# Исходный отрывок

Нобелевскую лекцию, однако, он написал с предельной серьезностью, постаравшись в самой сжатой форме изложить в ней свое кредо. В отличие от мозаичного стиля большинства его эссе, где отдельные мысли и импрессионистические наблюдения сталкиваются, заставляя воображение читателя работать в одном направлении с воображением автора, в нобелевской лекции есть две отчетливо сформулированные темы и они развиты последовательно (хотя Бродский и предупреждает слушателей, что это только "ряд замечаний – возможно нестройных, сбивчивых и могущих озадачить вас своей бессвязностью"). Это темы, знакомые нам из всего предшествующего творчества Бродского, но здесь они изложены с особой решительностью: сначала он говорит об антропологическом значении искусства, а затем о примате языка в поэтическом творчестве.
В публичных выступлениях и интервью Бродский нередко шокировал аудиторию заявлением: "Эстетика выше этики". Между тем это отнюдь не означало равнодушия к нравственному содержанию искусства или, тем более, утверждения права художника быть имморалистом. Это – традиционный тезис романтиков, в истории русской литературы наиболее подробно обоснованный Аполлоном Григорьевым. Так, в 1861 году Григорьев писал: "Искусство как органически сознательный отзыв органической жизни, как творческая сила и как деятельность творческой силы – ничему условному, в том числе и нравственности, не подчиняется и подчиняться не может, ничем условным, стало быть, и нравственностью, судимо и измеряемо быть не должно. В этом веровании я готов идти, пожалуй, до парадоксальной крайности. Не искусство должно учиться у нравственности, а нравственность учиться (да и училась и учится) у искусства; и, право, этот парадокс вовсе не так безнравствен, как он может показаться с первого раза..."
Мысль о том, что искусство, высшим проявлением которого для Бродского является поэзия, есть воспитание чувств, что оно исправляет нравы, делает человека лучше и дает ему силы сопротивляться враждебным, нивелирующим личность силам истории, традиционна. Бродский и сам упоминает триаду Платона, приравнивающую Красоту к Добру и Разуму, и оракул Достоевского: "Красота спасет мир", – и называет иные классические имена. Из этих общих рассуждений он делает вывод о более чем культурном или цивилизационном значении литературы. Оно – антропологично (ср. "органично" у Григорьева), ибо изменяет самое природу человека как вида. Только homo legem, человек читающий, по Бродскому, способен быть индивидуумом и альтруистом в отличие от массового стадного человеческого существа. Бродский как бы предлагает свой вариант эволюции человека. Его улучшенный человек, в отличие от "нового человека" социалистических утопий, индивидуалист и, в отличие от сверхчеловека Ницше, гуманист.

# Письменное задание A
В каком году, согласно отрывку о нобелевской лекции Бродского, Аполлон Григорьев писал о том, что искусство не подчиняется нравственности?
# Письменное задание B
Продолжите отрывок о нобелевской лекции Бродского, начав сразу после его последнего предложения.
Приведенные далее строки к этому отрывку отношения не имеют.

Блок данных
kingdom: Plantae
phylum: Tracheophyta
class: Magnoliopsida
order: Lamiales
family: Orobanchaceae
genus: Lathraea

# Верный ответ A
В 1861 году.

# Верный ответ B
Остроту этим рассуждениям придают два обстоятельства – одно вербализовано в тексте, другое присутствует там имплицитно. Бродский говорит о необходимости чтения великой литературы исходя из трагической реальности своего столетия. Двадцатый век – век демографического взрыва, сопровождавшегося беспрецедентными по масштабам актами бесчеловечности: нацистский холокост, сталинские коллективизация и Большой террор, культурная революция в Китае. Самым массовым проявлением зла на планете в двадцатом веке Бродский называет российский сталинизм ("количество людей, сгинувших в сталинских лагерях, далеко превосходит количество сгинувших в немецких"). Заслугу своего поколения Бродский видит в том, что оно не дало сталинизму окончательно опустошить души людей и возобновило культурный процесс в России. Результаты этой культурной, эстетической работы для Бродского очевидны: "Для человека, начитавшегося Диккенса, выстрелить в себе подобного во имя какой бы то ни было идеи затруднительней, чем для человека, Диккенса не читавшего". Поэтому "эстетика – мать этики".
В лекции не была высказана прямо, но содержалась критика релятивистских предрассудков и интеллектуальной моды, распространенных среди образованного класса на Западе. Бродский не проходит мимо недостатков западного, в частности американского, общества, но недвусмысленно объявляет массовые социалистические эксперименты, в первую очередь на своей родине, самым страшным злом Нового времени. Между тем в западных интеллектуальных кругах было принято говорить о разных, но уравновешивающих друг друга недостатках двух общественных систем. Принципиальная атака на социализм и коммунизм, как и вообще оценка политических систем в категориях Добра и Зла, считалась реакционной. Если не реакционной, то устарелой и наивной считалась и концепция литературы как инструмента нравственного прогресса. Такая концепция подразумевает некое единое содержание, заложенное в литературный текст автором – Данте, Бальзаком, Достоевским, Диккенсом (в относительно короткой лекции Бродский называет более двадцати имен писателей и философов). Но господствующая интеллектуальная мода провозгласила "смерть автора" и один из постулатов постмодернизма – бесконечная многозначность любого текста. Таким образом, то, что говорил Бродский в небольшом зале Шведской академии, было, пользуясь его излюбленным выражением, "против шерсти" многим слушателям, и это чувствовалось в вежливом, но скептическом тоне вопросов и реплик, прозвучавших после лекции.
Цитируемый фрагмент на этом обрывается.